I've done a little load testing, and it seems to scale well. Locally I was able to handle about 500 hits/second before the load tester broke (not the servlets - hah), so if anything I think running on ec2 should only improve performance.
Answer to feynmansbastard:
If you want to store huge amount of events i suggest you to use distributed commit log systems such as kafka or aws kinesis. They allow to consume stream of events cheap and simple (kinesis's pricing is 25$ per month for 1K events per seconds) – you just need to implement consumer (using any language), which bulk reads all events from previous checkpoint, aggregates counters in memory then flushes data into permanent storage (dynamodb or mysql) and commit checkpoint.
Events can be logged simply using nginx log and transfered to kafka/kinesis using fluentd. This is very cheap, performant and simple solution.
Also had similiar needs/challenges.
I looked at using google analytics and count.ly. the latter seemed too expensive to be worth it (plus they have a somewhat confusion definition of sessions). GA i would have loved to use, but I spent two days using their libraries and some 3rd party ones (gadotnet and one other from maybe codeproject). unfortunately I could only ever see counters post in GA realtime section, never in the normal dashboards even when the api reported success. we were probably doing something wrong but we exceeded our time budget for ga.
We already had an existing simpledb counter that updated using conditional updates as mentioned by previous commentor. This works well, but suffers when there is contention and conccurency where counts are missed (for example, our most updated counter lost several million counts over a period of 3 months, versus a backup system).

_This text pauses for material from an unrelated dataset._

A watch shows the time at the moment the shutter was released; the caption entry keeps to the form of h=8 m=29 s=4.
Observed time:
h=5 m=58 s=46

We implemented a newer solution which is somewhat similiar to the answer for this question, except much simpler.
We just sharded/partitioned the counters. When you create a counter you specify the # of shards which is a function of how many simulatenous updates you expect. this creates a number of sub counters, each which has the shard count started with it as an attribute :
COUNTER (w/5shards) creates :
shard0 { numshards = 5 } (informational only)
shard1 { count = 0, numshards = 5, timestamp = 0 }
shard2 { count = 0, numshards = 5, timestamp = 0 }
shard3 { count = 0, numshards = 5, timestamp = 0 }
shard4 { count = 0, numshards = 5, timestamp = 0 }
shard5 { count = 0, numshards = 5, timestamp = 0 }
Sharded Writes
Knowing the shard count, just randomly pick a shard and try to write to it conditionally. If it fails because of contention, choose another shard and retry.
If you don't know the shard count, get it from the root shard which is present regardless of how many shards exist. Because it supports multiple writes per counter, it lessens the contention issue to whatever your needs are.
Sharded Reads
if you know the shard count, read every shard and sum them.
If you don't know the shard count, get it from the root shard and then read all and sum.
Because of slow update propogation, you can still miss counts in reading but they should get picked up later. This is sufficient for our needs, although if you wanted more control over this you could ensure that- when reading- the last timestamp was as you expect and retry.